> [Exercício 1]:
No texto sobre o filme Serial Kelly, qual atriz interpreta a cantora brega?
> [Exercício 2]:
Imprima o trecho do texto sobre Serial Kelly de "O filme traz" a "objetificados no cinema.".
> [Exercício 3]:
Dê continuidade ao texto sobre o filme Serial Kelly a partir do ponto em que ele termina.

> [Texto]:
---------------

Há muitos anos, o cineasta alagoano René Guerra desenvolve o roteiro de Serial Kelly. Agora, a comédia policial chega aos cinemas, trazendo a história de uma cantora brega (Gaby Amarantos) que se apresenta em pequenos cabarés, e provoca algumas mortes durante a sua turnê. Os casos chamam a atenção de uma policial (Paula Cohen), que precisa se afirmar dentro de uma corporação machista e prender esta que parece ser a primeira serial killer feminina do Brasil.
O filme traz uma jornada simbólica pelo “Brasil profundo”, investigando a cultura e o conservadorismo do país. O cineasta introduz na trama o peso das igrejas neopentecostais e os crimes cometidos contra travestis e mulheres trans, enquanto brinca de objetificar os homens da mesma maneira que os corpos femininos costumam ser objetificados no cinema.

---------------

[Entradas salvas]
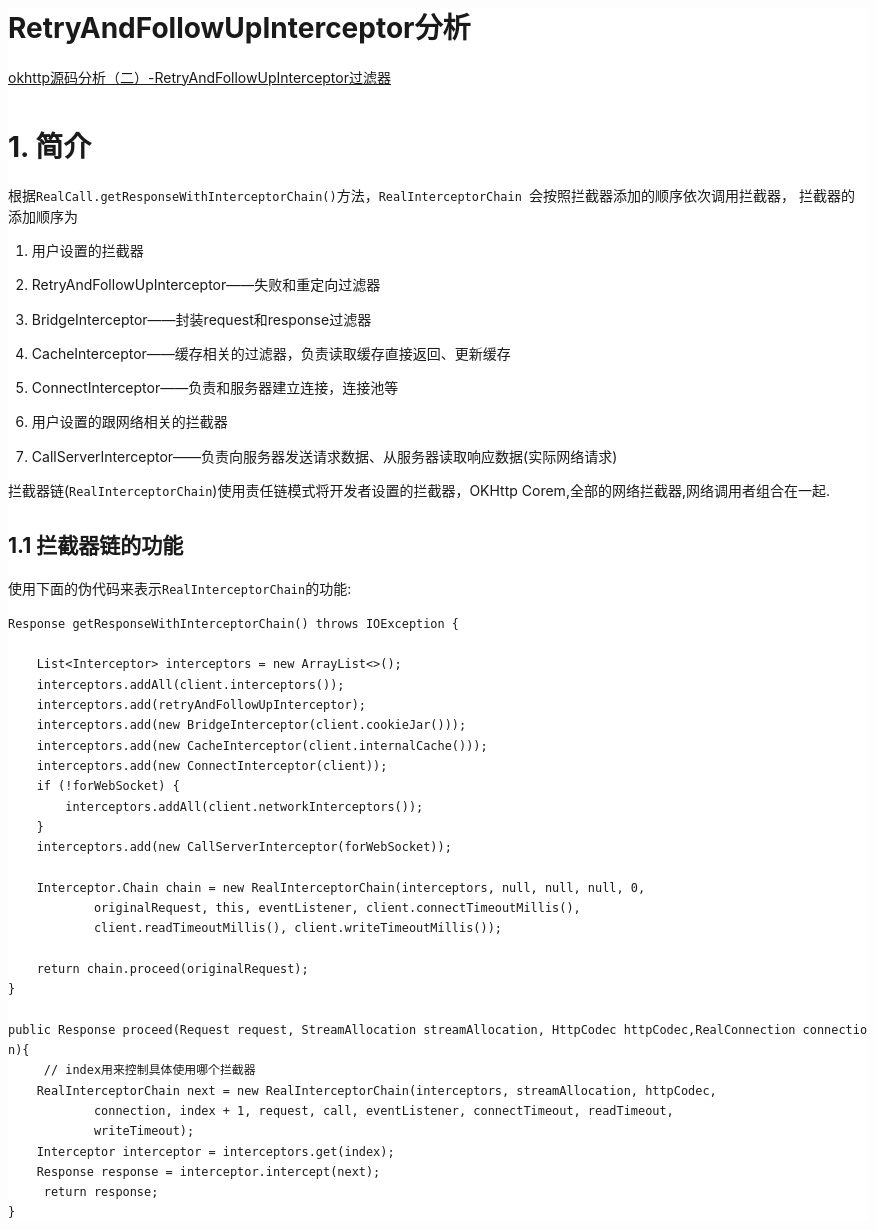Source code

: # RetryAndFollowUpInterceptor分析

[okhttp源码分析（二）-RetryAndFollowUpInterceptor过滤器](https://www.jianshu.com/p/3b23521f78b6)

# 1. 简介

根据`RealCall.getResponseWithInterceptorChain()`方法，`RealInterceptorChain `会按照拦截器添加的顺序依次调用拦截器， 拦截器的添加顺序为

1. 用户设置的拦截器

2. RetryAndFollowUpInterceptor——失败和重定向过滤器

3. BridgeInterceptor——封装request和response过滤器

4. CacheInterceptor——缓存相关的过滤器，负责读取缓存直接返回、更新缓存

5. ConnectInterceptor——负责和服务器建立连接，连接池等

6. 用户设置的跟网络相关的拦截器

7. CallServerInterceptor——负责向服务器发送请求数据、从服务器读取响应数据(实际网络请求)

拦截器链(`RealInterceptorChain`)使用责任链模式将开发者设置的拦截器，OKHttp Corem,全部的网络拦截器,网络调用者组合在一起. 

## 1.1 拦截器链的功能

使用下面的伪代码来表示`RealInterceptorChain`的功能:

    Response getResponseWithInterceptorChain() throws IOException {

        List<Interceptor> interceptors = new ArrayList<>();
        interceptors.addAll(client.interceptors());
        interceptors.add(retryAndFollowUpInterceptor);
        interceptors.add(new BridgeInterceptor(client.cookieJar()));
        interceptors.add(new CacheInterceptor(client.internalCache()));
        interceptors.add(new ConnectInterceptor(client));
        if (!forWebSocket) {
            interceptors.addAll(client.networkInterceptors());
        }
        interceptors.add(new CallServerInterceptor(forWebSocket));

        Interceptor.Chain chain = new RealInterceptorChain(interceptors, null, null, null, 0,
                originalRequest, this, eventListener, client.connectTimeoutMillis(),
                client.readTimeoutMillis(), client.writeTimeoutMillis());

        return chain.proceed(originalRequest);
    }

	public Response proceed(Request request, StreamAllocation streamAllocation, HttpCodec httpCodec,RealConnection connection){
		 // index用来控制具体使用哪个拦截器
        RealInterceptorChain next = new RealInterceptorChain(interceptors, streamAllocation, httpCodec,
                connection, index + 1, request, call, eventListener, connectTimeout, readTimeout,
                writeTimeout);
        Interceptor interceptor = interceptors.get(index);
        Response response = interceptor.intercept(next);
		 return response;
	}
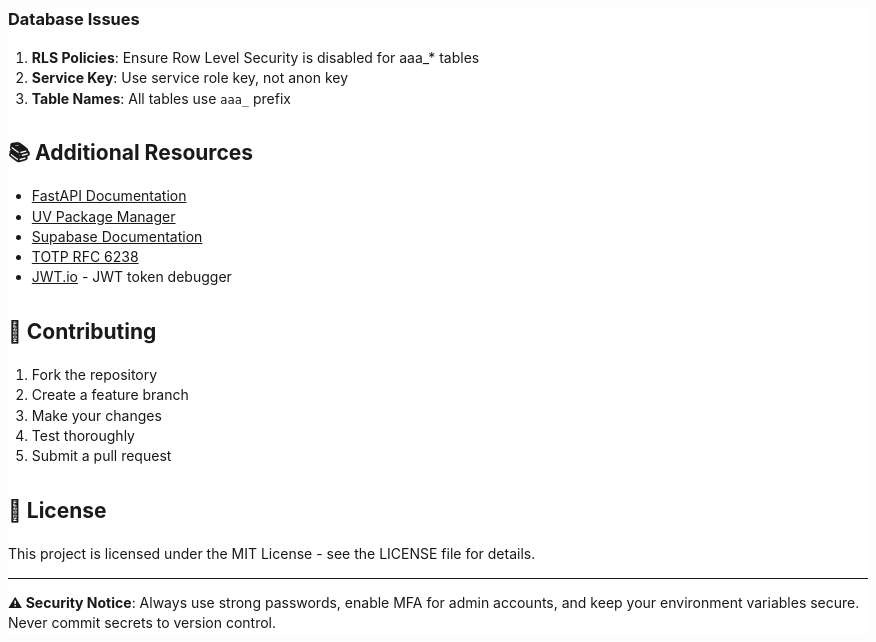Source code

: ### Database Issues

1. **RLS Policies**: Ensure Row Level Security is disabled for aaa_* tables
2. **Service Key**: Use service role key, not anon key
3. **Table Names**: All tables use `aaa_` prefix

## 📚 Additional Resources

- [FastAPI Documentation](https://fastapi.tiangolo.com/)
- [UV Package Manager](https://github.com/astral-sh/uv)
- [Supabase Documentation](https://supabase.com/docs)
- [TOTP RFC 6238](https://tools.ietf.org/html/rfc6238)
- [JWT.io](https://jwt.io/) - JWT token debugger

## 🤝 Contributing

1. Fork the repository
2. Create a feature branch
3. Make your changes
4. Test thoroughly
5. Submit a pull request

## 📄 License

This project is licensed under the MIT License - see the LICENSE file for details.

---

**⚠️ Security Notice**: Always use strong passwords, enable MFA for admin accounts, and keep your environment variables secure. Never commit secrets to version control.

---------------

> [Resposta 1]:
Gaby Amarantos.

> [Resposta 2]:
O filme traz uma jornada simbólica pelo “Brasil profundo”, investigando a cultura e o conservadorismo do país. O cineasta introduz na trama o peso das igrejas neopentecostais e os crimes cometidos contra travestis e mulheres trans, enquanto brinca de objetificar os homens da mesma maneira que os corpos femininos costumam ser objetificados no cinema.

> [Resposta 3]:
O Meio Amargo conversou com Guerra a respeito deste projeto tão singular, que entra em cartaz dia 24 de novembro, pela Vitrine Filmes:
O título sugere a matança desenfreada da protagonista, mas não é isso que encontramos no filme. O que este nome representa para você?
Serial Kelly nasceu dentro da faculdade, partindo dessa ideia do serial killer. Mas depois fui para o sertão com o Marcelo Caetano, co-roteirista, e encontramos vários atravessamentos. Em 2010, o Brasil teve o boom dos comodities, então havia a crítica ao consumo desenfreado. Com a entrada da Bananeira Filmes, refizemos esta pesquisa, e já encontramos um sertão completamente devastado, dando indícios de uma guerra santa das novas igrejas pentecostais. Não gosto de falar de forma generalizada sobre nenhuma religião, mas a transformação estava ocorrendo, e a guerra, também.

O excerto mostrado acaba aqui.